Utility function to ensure both batch_idx and batch_ptr are available, computing one from the other if needed.

Parameters:
  • batch_idx (torch.Tensor | None, shape (total_atoms,), dtype=int32) – Tensor indicating the batch index for each atom.

  • batch_ptr (torch.Tensor | None, shape (num_systems + 1,), dtype=int32) – Tensor indicating the start index of each batch in the atom list.

  • num_atoms (int) – Total number of atoms across all systems.

  • device (torch.device) – Device on which to create tensors if needed.

Returns:

  • batch_idx (torch.Tensor, shape (total_atoms,), dtype=int32) – Prepared batch index tensor.

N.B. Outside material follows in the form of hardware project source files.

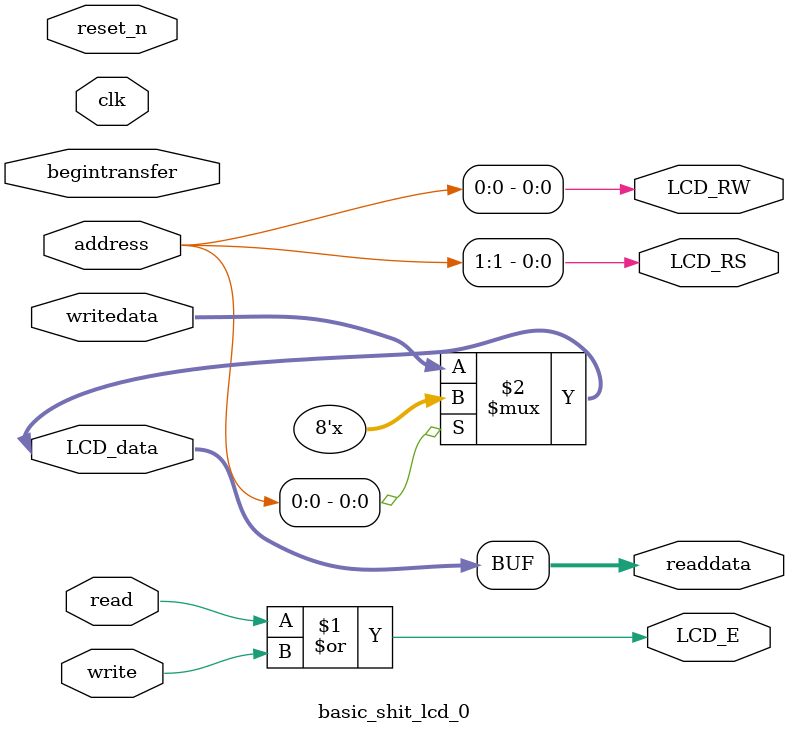
<source format=v>

`timescale 1ns / 1ps
// synthesis translate_on

// turn off superfluous verilog processor warnings 
// altera message_level Level1 
// altera message_off 10034 10035 10036 10037 10230 10240 10030 

module basic_shit_lcd_0 (
                          // inputs:
                           address,
                           begintransfer,
                           clk,
                           read,
                           reset_n,
                           write,
                           writedata,

                          // outputs:
                           LCD_E,
                           LCD_RS,
                           LCD_RW,
                           LCD_data,
                           readdata
                        )
;

  output           LCD_E;
  output           LCD_RS;
  output           LCD_RW;
  inout   [  7: 0] LCD_data;
  output  [  7: 0] readdata;
  input   [  1: 0] address;
  input            begintransfer;
  input            clk;
  input            read;
  input            reset_n;
  input            write;
  input   [  7: 0] writedata;

  wire             LCD_E;
  wire             LCD_RS;
  wire             LCD_RW;
  wire    [  7: 0] LCD_data;
  wire    [  7: 0] readdata;
  assign LCD_RW = address[0];
  assign LCD_RS = address[1];
  assign LCD_E = read | write;
  assign LCD_data = (address[0]) ? 8'bz : writedata;
  assign readdata = LCD_data;
  //control_slave, which is an e_avalon_slave

endmodule


</source>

  • batch_ptr (torch.Tensor, shape (num_systems + 1,), dtype=int32) – Prepared batch pointer tensor.

Raises:
  • ValueError – If both batch_idx and batch_ptr are None.

  • RuntimeError – If batch_idx length does not match num_atoms (only checked in eager mode).

Return type:

tuple[Tensor, Tensor]

Notes

This is a pure PyTorch utility function with no warp dependencies. It provides convenience for batch operations by converting between dense (batch_idx) and sparse (batch_ptr) batch representations.

The batch_idx size validation is only performed in eager mode to avoid graph breaks during torch.compile tracing. During compiled execution, mismatched sizes will result in undefined behavior.